My view of Sunrise is that it sounds like a cult. I also don't agree with the idea that parents should do most of the therapy. Now DS has a fulltime programme with tutors who come in he makes more progress than when I was his tutor and was a tired out, stressed out Mum trying to juggle work, ABA and three kids. Yes parents need to know how to work with their kids but the idea that parents have to do all or most of the work (which most UK research eg PACT is looking at) is wrong in my opinion and is being used as a cheap way of delivering intervention. I love the fact that people come in and work with DS and I get a break. Also he benefits massively from working with lots of different people, in different environments including mainstream nursery.

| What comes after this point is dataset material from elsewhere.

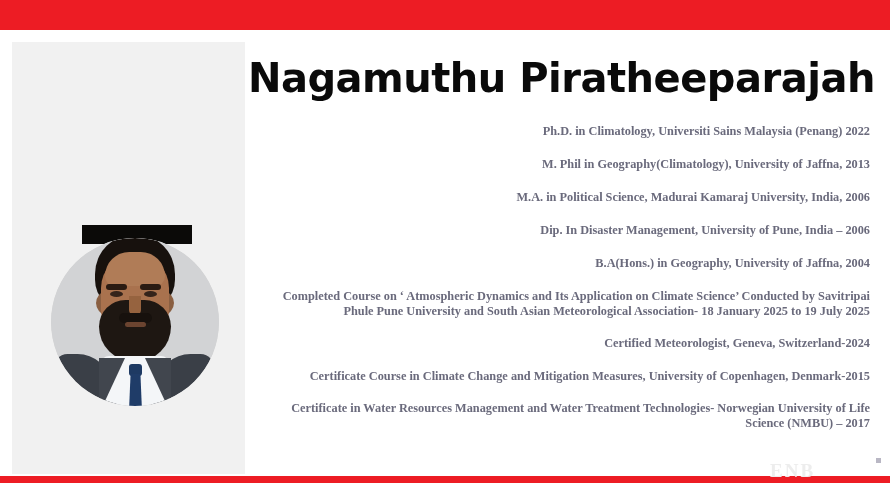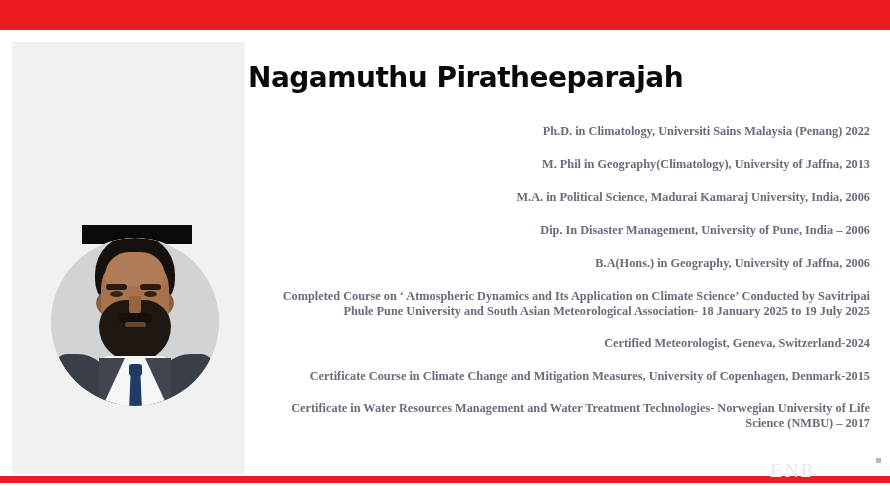"Nagamuthu Piratheeparajah" .page-title { font-size: 28px -> 40px }
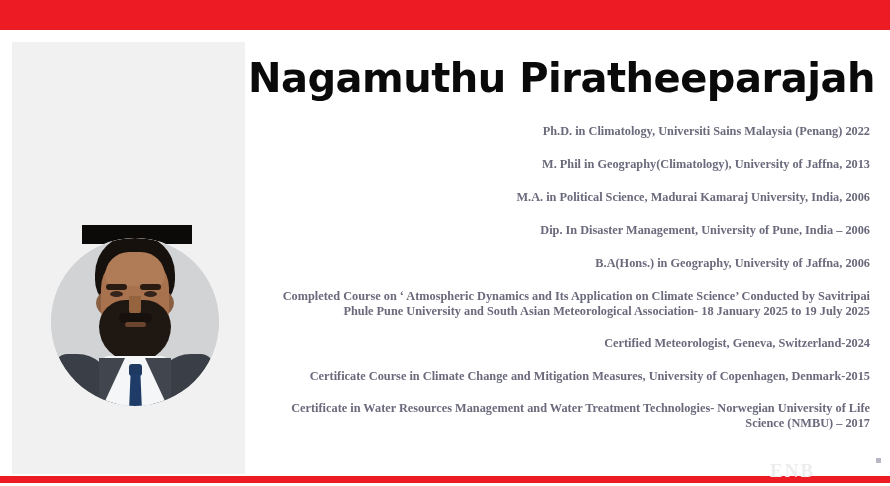"B.A(Hons.) in Geography, University of" li.cred-item { text: 2006 -> 2004 }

The attitude to ABA has to change at a national level - by govt review of research and NICE type guidance for education interventions. No LA can really embrace ABA fully as everyone would then move there. We also have to get much better at measuring outcomes eg can the child speak, dress, how many friends do they have rather than just academic outcomes and then we can properly see which approaches add value and which don't.
I do know SENDIST turned down a Sunrise case - the LA had agreed some sunrise but not as much as parent wanted - because SENDIST were not convinced it had any evidence behind it. So evidence of effectiveness is important. The evidence behind ABA is now not controversial and people borrow from ABA all the time. The myths remain to stop parents looking into ABA and then asking for it to be paid for.